Another crucial piece of thinking about how your code will be used, is also thinking about how your code will be extended. Testing is a great test of whether your code is extensible. Instead of modifying your code to operate in a test environment, you should be able to add that behaviour in the test environment. The only modifications to your code should be to match the current behaviour that your tests are, well, testing. Think about what and how test behaviour should be injected into your code makes it clear what points of your code may need to be extensible and gives you a good blueprint an how that code can be extended.

And finally, what your code implements, aka the behaviour of the system, is an important aspect of programming in general. Thinking of what behaviour you are testing really just reaffirms and helps you plan your code before it is actually written in stone.

Some of my astute readers will recognize this as the underpinnings of the SOLID Principles.

A Word of Warning

Firstly, I am not advocating Test First Development, something that often gets confused with Test Driven Development. I am not saying that you necessarily write your tests firsts. I am saying that keep testing in mind when you write your code.

Personally, the way I work is I usually just write out what I would like my code to look like, then I write my tests, and finally I fill in the implementation of the code, usually. This allows me to see how the code will look and how it will feel when I will inevitably use it in the future, before too much code is written and it becomes too smelly. If I don’t do that, I will implement a tiny bit of code and then write the tests. This allows me to get my thoughts down on how a certain piece of software will behave before I forget, and still test the look and feel before I implement too much.

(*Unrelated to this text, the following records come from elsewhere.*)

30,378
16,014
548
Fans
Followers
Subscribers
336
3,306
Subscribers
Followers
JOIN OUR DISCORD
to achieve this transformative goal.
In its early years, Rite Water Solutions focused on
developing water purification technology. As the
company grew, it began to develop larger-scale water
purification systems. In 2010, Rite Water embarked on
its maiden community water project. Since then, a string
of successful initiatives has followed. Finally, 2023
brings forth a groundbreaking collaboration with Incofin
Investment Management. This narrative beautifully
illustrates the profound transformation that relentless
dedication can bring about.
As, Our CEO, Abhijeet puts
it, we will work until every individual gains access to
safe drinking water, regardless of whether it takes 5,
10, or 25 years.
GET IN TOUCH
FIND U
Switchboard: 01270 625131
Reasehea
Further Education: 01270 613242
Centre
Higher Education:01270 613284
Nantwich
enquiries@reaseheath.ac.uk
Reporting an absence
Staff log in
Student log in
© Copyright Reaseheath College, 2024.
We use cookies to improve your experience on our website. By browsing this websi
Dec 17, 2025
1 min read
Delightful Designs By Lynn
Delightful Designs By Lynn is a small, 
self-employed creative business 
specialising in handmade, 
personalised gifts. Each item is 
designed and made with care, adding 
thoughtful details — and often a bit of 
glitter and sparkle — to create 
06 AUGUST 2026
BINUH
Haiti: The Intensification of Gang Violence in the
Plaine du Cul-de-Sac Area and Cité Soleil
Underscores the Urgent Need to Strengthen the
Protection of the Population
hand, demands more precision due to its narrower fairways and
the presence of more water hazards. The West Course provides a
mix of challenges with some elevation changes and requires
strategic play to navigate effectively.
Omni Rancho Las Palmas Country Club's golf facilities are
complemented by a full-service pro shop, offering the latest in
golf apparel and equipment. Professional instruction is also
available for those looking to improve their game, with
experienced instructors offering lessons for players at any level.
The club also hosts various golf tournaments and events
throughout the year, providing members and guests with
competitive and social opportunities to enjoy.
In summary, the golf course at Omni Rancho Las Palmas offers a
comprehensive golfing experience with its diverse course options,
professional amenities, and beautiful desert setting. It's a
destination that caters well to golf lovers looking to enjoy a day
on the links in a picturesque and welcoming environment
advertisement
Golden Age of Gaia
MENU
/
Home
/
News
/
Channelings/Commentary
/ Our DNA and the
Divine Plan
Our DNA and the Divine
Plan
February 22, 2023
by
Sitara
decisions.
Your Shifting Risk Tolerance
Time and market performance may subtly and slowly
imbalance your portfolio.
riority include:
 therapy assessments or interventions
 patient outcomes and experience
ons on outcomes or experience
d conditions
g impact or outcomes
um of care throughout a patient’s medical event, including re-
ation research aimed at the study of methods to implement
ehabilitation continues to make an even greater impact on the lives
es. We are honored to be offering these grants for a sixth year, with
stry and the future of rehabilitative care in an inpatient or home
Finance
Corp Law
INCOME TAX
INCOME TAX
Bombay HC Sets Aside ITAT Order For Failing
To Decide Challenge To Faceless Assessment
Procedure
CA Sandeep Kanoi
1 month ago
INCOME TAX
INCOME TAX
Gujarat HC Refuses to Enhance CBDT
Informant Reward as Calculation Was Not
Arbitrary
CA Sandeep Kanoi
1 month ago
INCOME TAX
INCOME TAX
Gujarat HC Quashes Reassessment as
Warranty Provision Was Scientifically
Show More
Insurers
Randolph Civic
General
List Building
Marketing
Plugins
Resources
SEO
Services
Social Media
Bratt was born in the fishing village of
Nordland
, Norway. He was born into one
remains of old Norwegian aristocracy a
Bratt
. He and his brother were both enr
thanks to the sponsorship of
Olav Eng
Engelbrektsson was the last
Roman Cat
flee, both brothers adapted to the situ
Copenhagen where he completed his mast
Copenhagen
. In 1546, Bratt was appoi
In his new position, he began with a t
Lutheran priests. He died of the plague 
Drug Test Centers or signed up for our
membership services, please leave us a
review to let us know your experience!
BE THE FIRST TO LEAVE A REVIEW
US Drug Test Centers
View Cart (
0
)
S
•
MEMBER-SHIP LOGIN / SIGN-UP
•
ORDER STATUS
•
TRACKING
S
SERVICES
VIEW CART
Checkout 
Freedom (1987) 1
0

But the most important warning I can give is don’t be dogmatic. There are situations where this doesn’t work. Or you feel that it will make your code more complicated. It is important to be able to recognize when and where tests fail you personally and where you should skip tests. Finding the nuances in software engineering is what engineers do.

The Wrap Up.

It is time that we start talking more about testing, its effects on software design, and how thinking about tests first could improve overall software design. We need to stop treating TDD as a task and start talking about it as an approach to software engineering. We need to stop writing tests for the sake of writing tests and start using tests as a way to write down and try out our thoughts before we forget about them or before it becomes too hard to change. If we are writing tests to simply make them pass at any cost, much of the value of tests diminishes and there is less of a focus on writing SOLID, maintainable code, causing more shitty code that somebody (probably you) will have to maintain.

It took sometime to figure this out for myself since I was so focused on the other benefits of TDD. Every conversation about TDD was about how it delivers confidence when you refactor, gives you a working contract that you can use to reimplement behavior, catch bugs before they are released, etc. But no conversations were really about Test Driven Design. And while all of those benefits are not small, they give of the feeling as not really delivering immediate value to the programmers. By talking about how we can design our code to better facilitate testing, software will be better designed and the immediate value of testing will be realized. And hopefully testing will become more prevalent.